### Document extract

Bootstrap a new RKE cluster for GitOps

This post records how I prepare a new RKE Kubernetes cluster before letting Argo CD reconcile the applications.

In my setup, Argo CD can manage most of the cluster after the root Application is applied. But a new cluster still needs a few manual pieces first. If those pieces are missing, the first sync looks noisy: CRDs are missing, ExternalSecrets cannot read Vault, workloads start before their Secrets exist, or PVC users fail because storage is not ready.

So I treat bootstrap as a checklist, not just one kubectl apply.

This post uses the same fake environment as the other examples:

Git repo: ssh://[email protected]/platform/k8s-infra.git
Cluster API: https://rke-api.example.internal:6443
Vault: https://vault.example.internal:8200
OTEL backend: http://otel.example.internal:4318
Apps: example-api, example-worker, example-admin
Public hosts: api.example.com, worker.example.com

example-admin is an internal app in this example set. It needs secrets, but it does not get a public Gateway route.

### Material
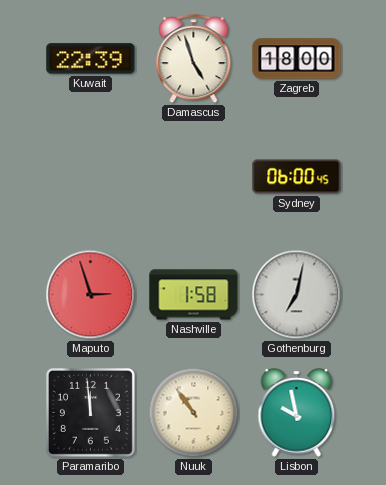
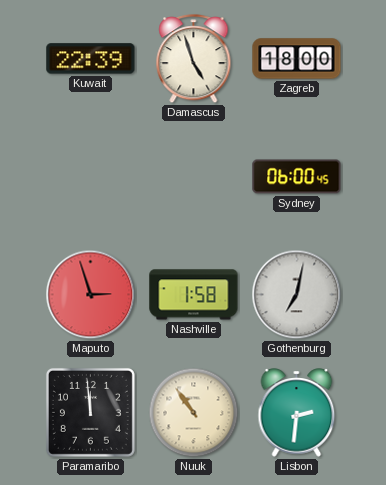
Lisbon: 9:58 -> 2:31
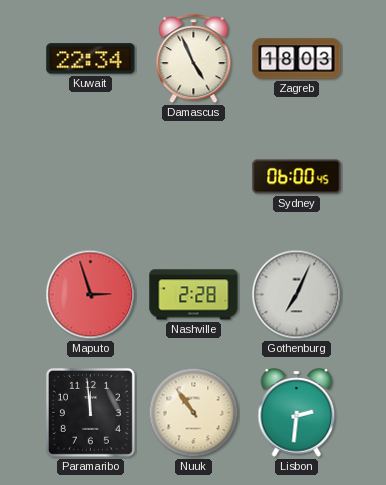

### Direction
Copy the passage of the RKE cluster bootstrap post starting at "Bootstrap a new" and ending at "one kubectl apply.".

### Correct result
Bootstrap a new RKE cluster for GitOps

This post records how I prepare a new RKE Kubernetes cluster before letting Argo CD reconcile the applications.

In my setup, Argo CD can manage most of the cluster after the root Application is applied. But a new cluster still needs a few manual pieces first. If those pieces are missing, the first sync looks noisy: CRDs are missing, ExternalSecrets cannot read Vault, workloads start before their Secrets exist, or PVC users fail because storage is not ready.

So I treat bootstrap as a checklist, not just one kubectl apply.